VARIOUS activities were held yesterday to mark this year’s international women’s day.
In Accra the Programmes Manager in charge of Governance at Women in Law and Development in Africa,(WiLDAF), Mr Frank Bodza, urged stakeholders to advocate gender parity of women in the agricultural sector, reports Anita Nyarko-Yirenkyi
According to Mr Bodza women in that sector produce 70 per cent of the agricultural produce, which help in promoting the Gross Domestic Product of the country.
He said this during an interaction with women farmers at the Ga West Municipal Assembly in Accra yesterday, to commemorate this year’s International Women’s Day which aims to inspire women across the world.
The programme was organised by WiLDAF in collaboration with OXFAM, an international non- governmental organisation.
Mr Bodza called for the need to ensure the contribution of women at all levels to help in the decision making process.
He said some factors that affect women in agriculture were access to land, labour and capital.
“The gender gap needs to be closed to ensure effective development at all levels”, he added.
The Municipal Development Officer in charge of women in agriculture, Ms Gifty Bobuafor, urged the women to get involved in active association to help them in their activities.
Ms Patricia Essel, Programmes Manager of WiLDAF stated that the challenges that face women peasant farmers included lack of access to land, credit, equipment and services of extension officers.
“They also lack education which affect them in their operations”, she added.
A female farmer who does not want to be named called on government to make roads leading to farms accessible to ensure that food products were sent to markets on time.
Linda Naa Deide Aryeetey reported that women (traders) at the Kaneshie market were yesterday lauded for selling food stuffs under hygienic conditions at a ceremony held in Accra to mark the International Women’s Day (IWD).
The event, which was on the theme “Safeguarding the future of the market woman in our changing markets” schooled the market women on the causes, modes of transmission, and preventive measures of diseases such as cholera, malaria and meningitis.
Madam Harriet Anita Abaidoo, a Community Development Activist, and organiser of the event, said the event was necessitated by the need to create awareness for the IWD celebration and empower market women to be clean advocates.
She said curbing cholera starts from the markets since the markets are the main sources for the distributions of food stuffs.
Madam Emily Nortey, a medical officer at the Korle-Bu Teaching Hospital (KBTH) who educated the market women on meningitis asked them to practise regular hand washing, and use their handkerchiefs when sneezing or coughing.
She encouraged them to avoid crowded areas and eat healthy foods to boost their immunity and stay strong.
Mr.

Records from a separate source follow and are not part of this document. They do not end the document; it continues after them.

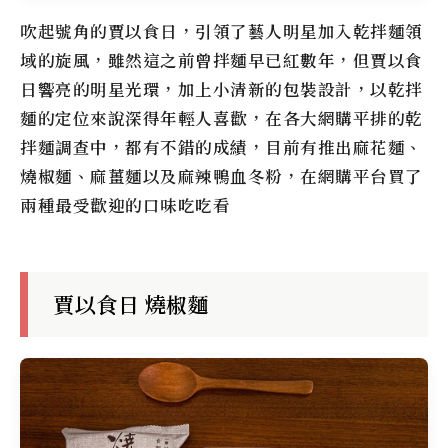
吹起號角的賈以食日，引領了藝人明星加入乾拌麵領
域的旋風，雖然這之前曾拌麵早已紅數年，但賈以食
日響亮的明星光環，加上小清新的包裝設計，以乾拌
麵的定位來說深得年輕人喜歡，在各大網購平排的乾
拌麵調查中，都有不錯的成績，目前有推出麻花麵、
燒椒麵、麻薑麵以及麻辣鴨血冬粉，在網購平台買了
兩種最受歡迎的口味吃吃看
賈以食日 燒椒麵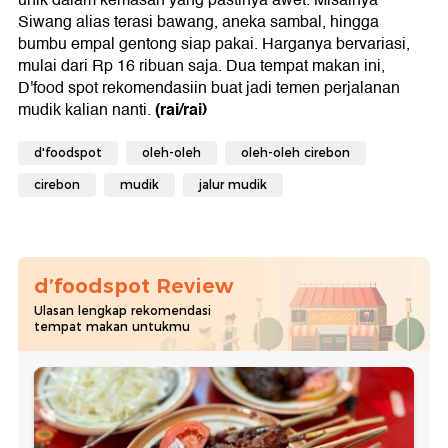
Siwang alias terasi bawang, aneka sambal, hingga
bumbu empal gentong siap pakai. Harganya bervariasi,
mulai dari Rp 16 ribuan saja. Dua tempat makan ini,
D'food spot rekomendasiin buat jadi temen perjalanan
(rai/rai)
mudik kalian nanti.
d'foodspot
oleh-oleh
oleh-oleh cirebon
cirebon
mudik
jalur mudik
d’foodspot Review
Ulasan lengkap rekomendasi
tempat makan untukmu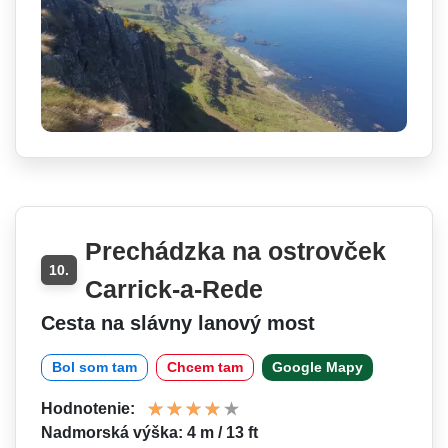
Prechádzka na ostrovček
10.
Carrick-a-Rede
Cesta na slávny lanový most
Bol som tam
Chcem tam
Google Mapy
Hodnotenie:
Nadmorská výška: 4 m / 13 ft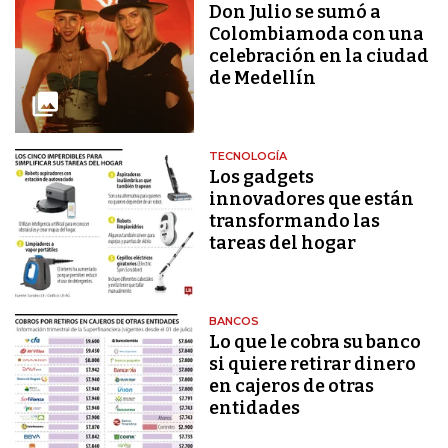
Don Julio se sumó a
Colombiamoda con una
celebración en la ciudad
de Medellín
TECNOLOGÍA
Los gadgets
innovadores que están
transformando las
tareas del hogar
BANCOS
Lo que le cobra su banco
si quiere retirar dinero
en cajeros de otras
entidades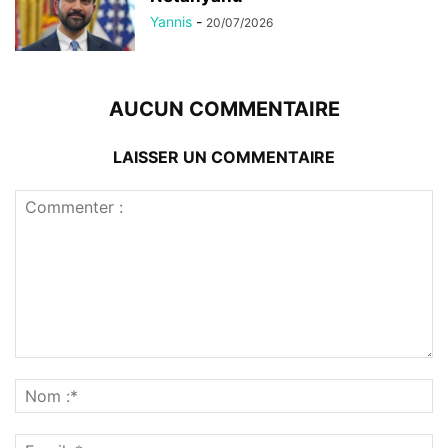
Yannis
-
20/07/2026
AUCUN COMMENTAIRE
LAISSER UN COMMENTAIRE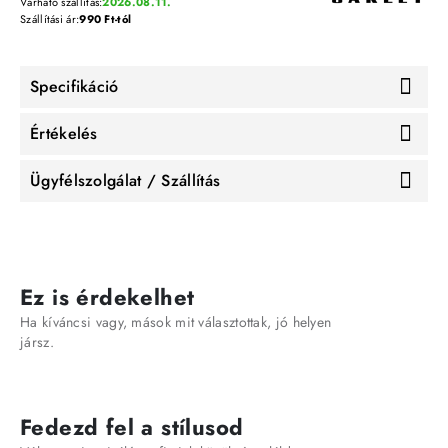
Várható szállítás:
2026.08.11.
Szállítási ár:
990 Ft-tól
Specifikáció
Értékelés
Ügyfélszolgálat / Szállítás
Ez is érdekelhet
Ha kíváncsi vagy, mások mit választottak, jó helyen
jársz.
Fedezd fel a stílusod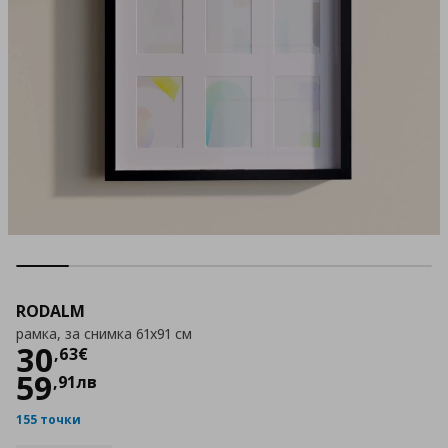
RODALM
рамка, за снимка 61x91 см
Цена
30,63 €
30
,
63
€
59
,
91
лв
155 точки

Obeng Yeboah, Kaneshie District Environmental Officer, tasked the market women to ensure that the market was always kept clean to avert the spread of dangerous diseases.
He encouraged them to hold waste collectors responsible and collaborate with them to ensure that rubbish containers were emptied regularly.
The International Women’s Day celebration presents a time to reflect on progress made, to call for change in how women are treated.
This year’s celebration is meant to celebrate acts of courage and determination by ordinary women who have played an extraordinary role in the history of their countries and communities.
The theme for this year’s International Women’s Day is “Planet 50-50 by 2030: Step It Up for Gender Equality”, and consider how to accelerate momentum for the effective implementation of the new polices in favour of women.
This year’s celebration stressed the need for all to join in achieving the Sustainable Development Goal (SDG) four and five thus to ensure inclusive and quality education for all and promote lifelong learning and achieve gender equality and empower all women and girls.